Figure 8: Contours created with OpenCV

However in some cases the chromosomes lie too close to each other, and other cases there is some noise on the original pictures provided by the biologist. The noise is filtered out by removing all contours which have areas below a threshold.

To obtain the telomere pixel intensities, we firstly create a new picture from one of the contours (Figure 8) which is now a single chromosome mask. A second new picture is created from the contours of the telemore layer (red layer) of the assembled picture. A third new picture is created by using the image AND operation on the single chromosome mask (first new picture) , the contours of the telomere layer (second new picture) and the original telomere image provided by the biologist. After the AND operation we have the pixels of the telomeres of one chromosome. The QFISH application just adds the pixel values of the third new picture which results to the telomere pixel intensities of one chromosome.

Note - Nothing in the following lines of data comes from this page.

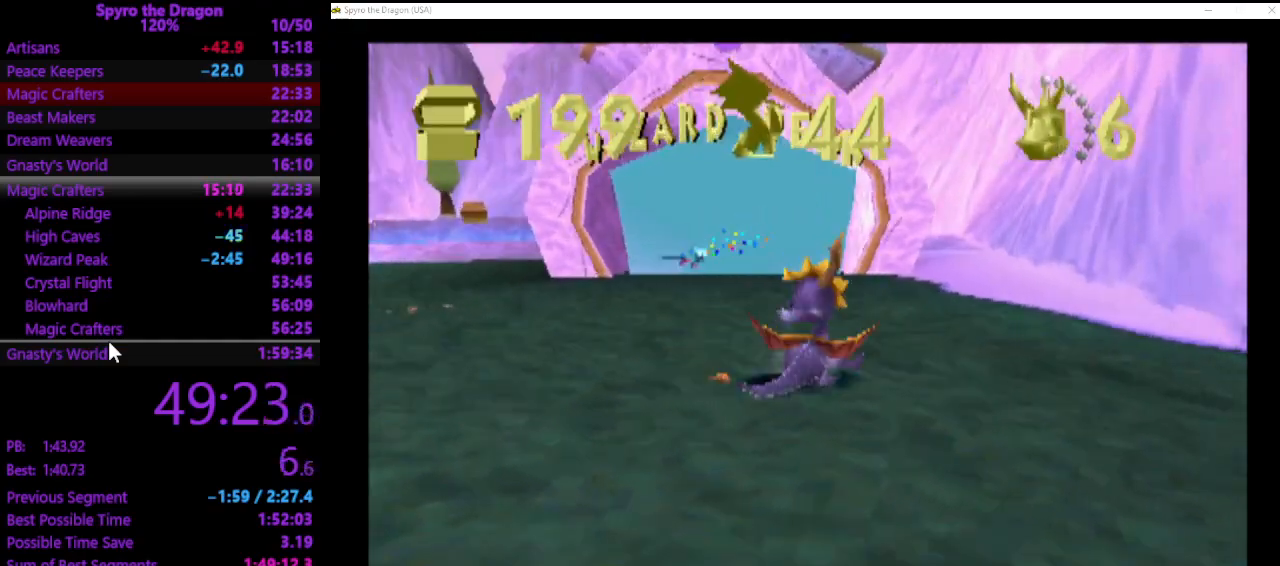
{"buttons": ["SQUARE"], "left_stick": "left", "events": [[233, "SQUARE", "down"]]}
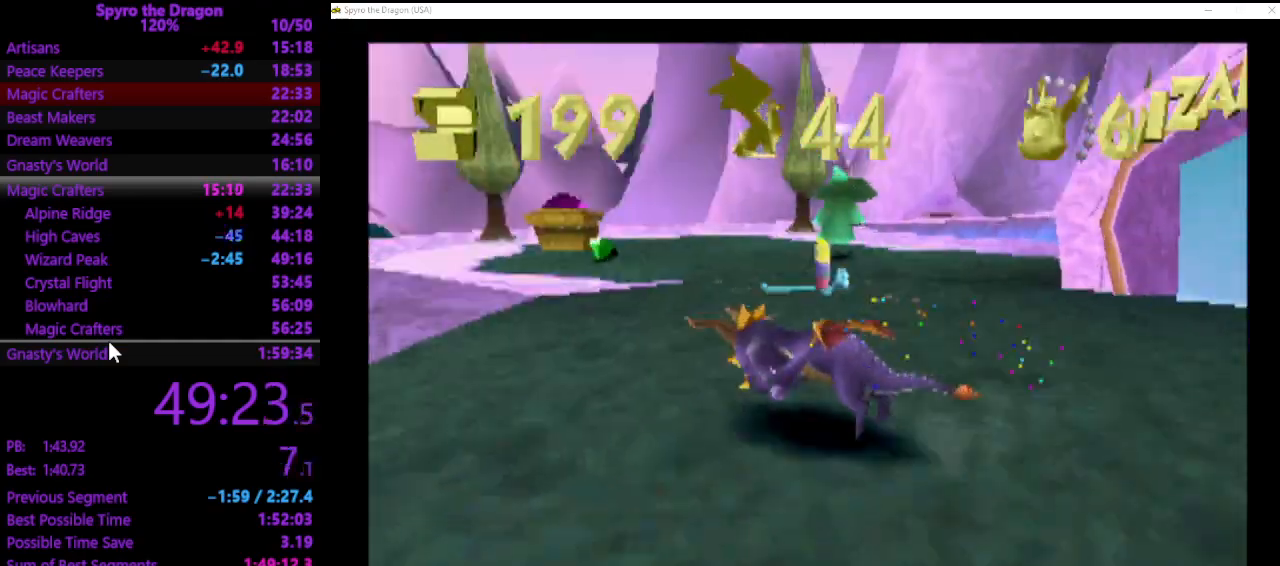
{"buttons": [], "left_stick": "up-right", "events": [[100, "left_stick", "up-right"], [333, "SQUARE", "up"], [467, "CIRCLE", "down"], [500, "CIRCLE", "up"]]}
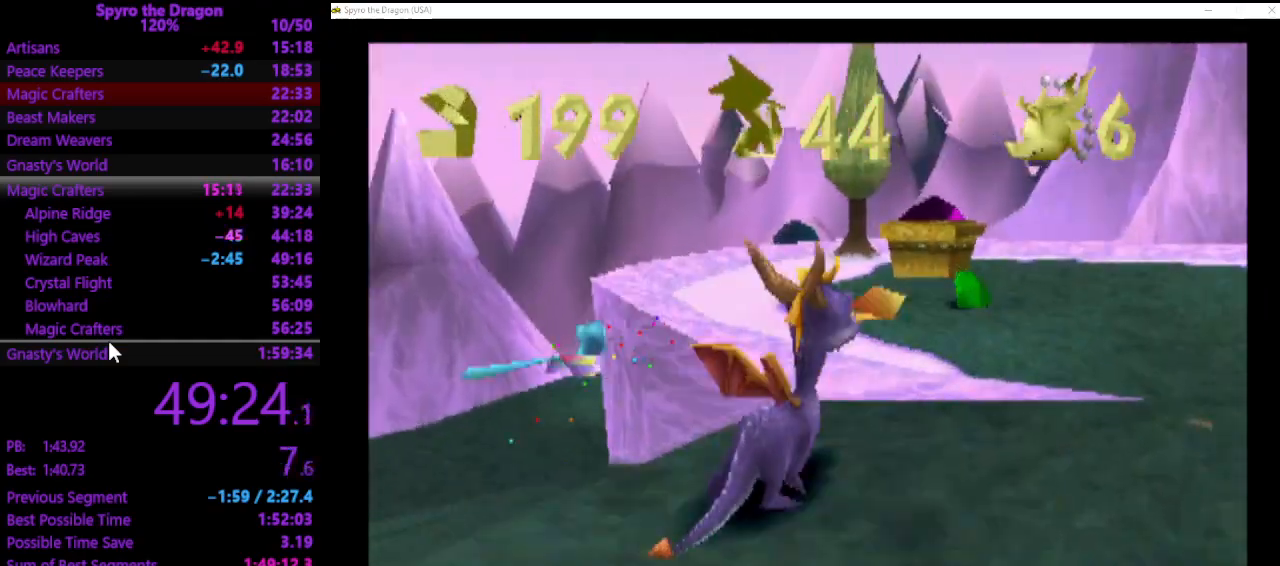
{"buttons": ["SQUARE"], "left_stick": "up-left", "events": [[67, "left_stick", "up"], [167, "SQUARE", "down"], [333, "left_stick", "up-left"]]}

These three steps are repeated for each chromosome contour (Figure 8) and we receive the intensities of the telomeres. The values are then written into a comma separate value file, see Figure 9.

Figure 9: Data generated from QFISH

Conclusion

In this post it was shown how telomere intensities can be extracted from original chromosome and telomere images. We use a neuronal network, which was trained previously with data provided by the biologists, to obtain masks of chromosomes and telomeres. The contours of the masks were used to mask out the needed telomere regions from the original images. Pixel value of the telomeres we added up to receive an indication of the telomere length. All information is stored in a csv file.

Acknowledgement

Special thanks to the Hochschule Albstadt-Sigmaringen which financed this research under the program Fit4Research. Also thanks to the Life Science Faculty, which provided the chromosome and telemore pictures.